* WORK ITEM *
Take the entries below and print only the lines from the one with "Contrast-enhanced abdominal CT" through the one with "- portal vein: (x=120, y=177)–(x=330, y=349)", exactly as they stand, both ends included.

* PROVIDED RECORDS *
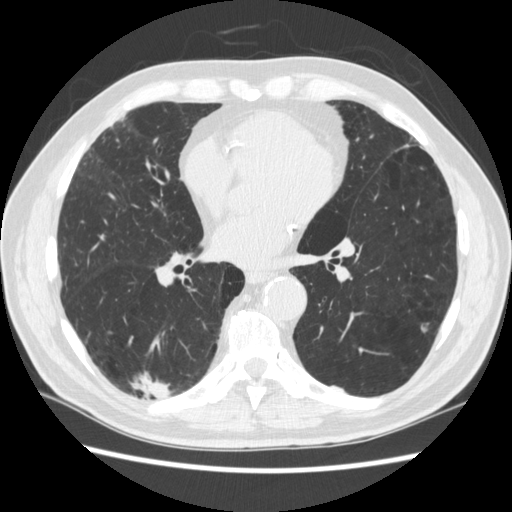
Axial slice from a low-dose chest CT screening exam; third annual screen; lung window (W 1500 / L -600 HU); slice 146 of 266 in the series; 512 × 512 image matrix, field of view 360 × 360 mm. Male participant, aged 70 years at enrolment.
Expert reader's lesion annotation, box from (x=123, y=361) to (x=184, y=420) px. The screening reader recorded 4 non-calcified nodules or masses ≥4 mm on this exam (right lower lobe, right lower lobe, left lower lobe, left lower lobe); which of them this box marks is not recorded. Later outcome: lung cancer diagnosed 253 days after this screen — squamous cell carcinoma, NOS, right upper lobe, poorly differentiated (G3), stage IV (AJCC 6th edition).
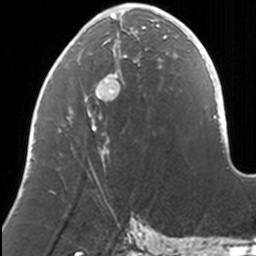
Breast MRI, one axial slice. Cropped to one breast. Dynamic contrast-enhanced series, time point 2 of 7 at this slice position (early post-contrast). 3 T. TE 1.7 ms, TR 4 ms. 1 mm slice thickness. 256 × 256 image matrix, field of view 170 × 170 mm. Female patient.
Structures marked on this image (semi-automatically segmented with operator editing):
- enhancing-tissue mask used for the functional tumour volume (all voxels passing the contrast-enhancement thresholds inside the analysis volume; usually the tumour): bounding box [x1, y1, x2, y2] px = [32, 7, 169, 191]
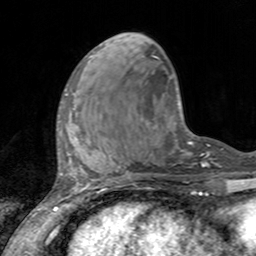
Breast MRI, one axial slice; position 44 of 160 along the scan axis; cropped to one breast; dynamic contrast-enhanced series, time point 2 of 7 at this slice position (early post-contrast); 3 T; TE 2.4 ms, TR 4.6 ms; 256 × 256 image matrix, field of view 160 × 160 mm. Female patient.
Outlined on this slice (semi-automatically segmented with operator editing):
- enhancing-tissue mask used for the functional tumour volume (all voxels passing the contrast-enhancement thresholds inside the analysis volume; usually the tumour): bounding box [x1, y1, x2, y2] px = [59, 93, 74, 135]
* * *
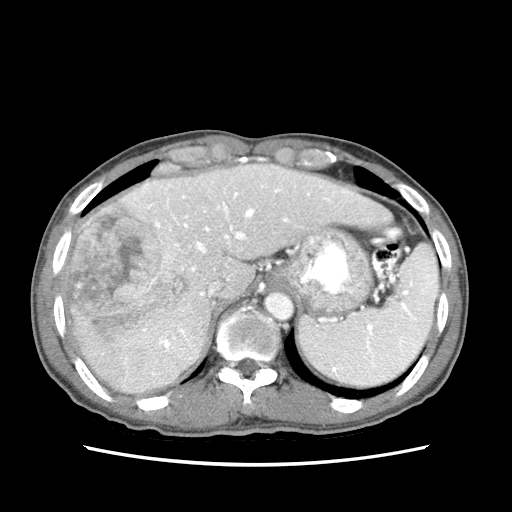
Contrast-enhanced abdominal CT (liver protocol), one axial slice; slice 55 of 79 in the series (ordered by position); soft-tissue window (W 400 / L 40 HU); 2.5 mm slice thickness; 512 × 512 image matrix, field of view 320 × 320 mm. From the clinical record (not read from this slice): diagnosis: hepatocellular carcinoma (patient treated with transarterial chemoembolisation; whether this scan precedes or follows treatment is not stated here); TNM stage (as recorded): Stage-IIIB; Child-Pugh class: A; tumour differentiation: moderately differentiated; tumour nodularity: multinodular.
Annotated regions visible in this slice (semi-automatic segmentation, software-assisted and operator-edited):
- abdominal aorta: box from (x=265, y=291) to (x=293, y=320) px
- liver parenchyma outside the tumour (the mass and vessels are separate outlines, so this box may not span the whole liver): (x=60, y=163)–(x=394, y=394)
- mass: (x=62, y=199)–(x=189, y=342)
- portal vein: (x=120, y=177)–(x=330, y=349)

* RESPONSE BOX *
Contrast-enhanced abdominal CT (liver protocol), one axial slice; slice 55 of 79 in the series (ordered by position); soft-tissue window (W 400 / L 40 HU); 2.5 mm slice thickness; 512 × 512 image matrix, field of view 320 × 320 mm. From the clinical record (not read from this slice): diagnosis: hepatocellular carcinoma (patient treated with transarterial chemoembolisation; whether this scan precedes or follows treatment is not stated here); TNM stage (as recorded): Stage-IIIB; Child-Pugh class: A; tumour differentiation: moderately differentiated; tumour nodularity: multinodular.
Annotated regions visible in this slice (semi-automatic segmentation, software-assisted and operator-edited):
- abdominal aorta: box from (x=265, y=291) to (x=293, y=320) px
- liver parenchyma outside the tumour (the mass and vessels are separate outlines, so this box may not span the whole liver): (x=60, y=163)–(x=394, y=394)
- mass: (x=62, y=199)–(x=189, y=342)
- portal vein: (x=120, y=177)–(x=330, y=349)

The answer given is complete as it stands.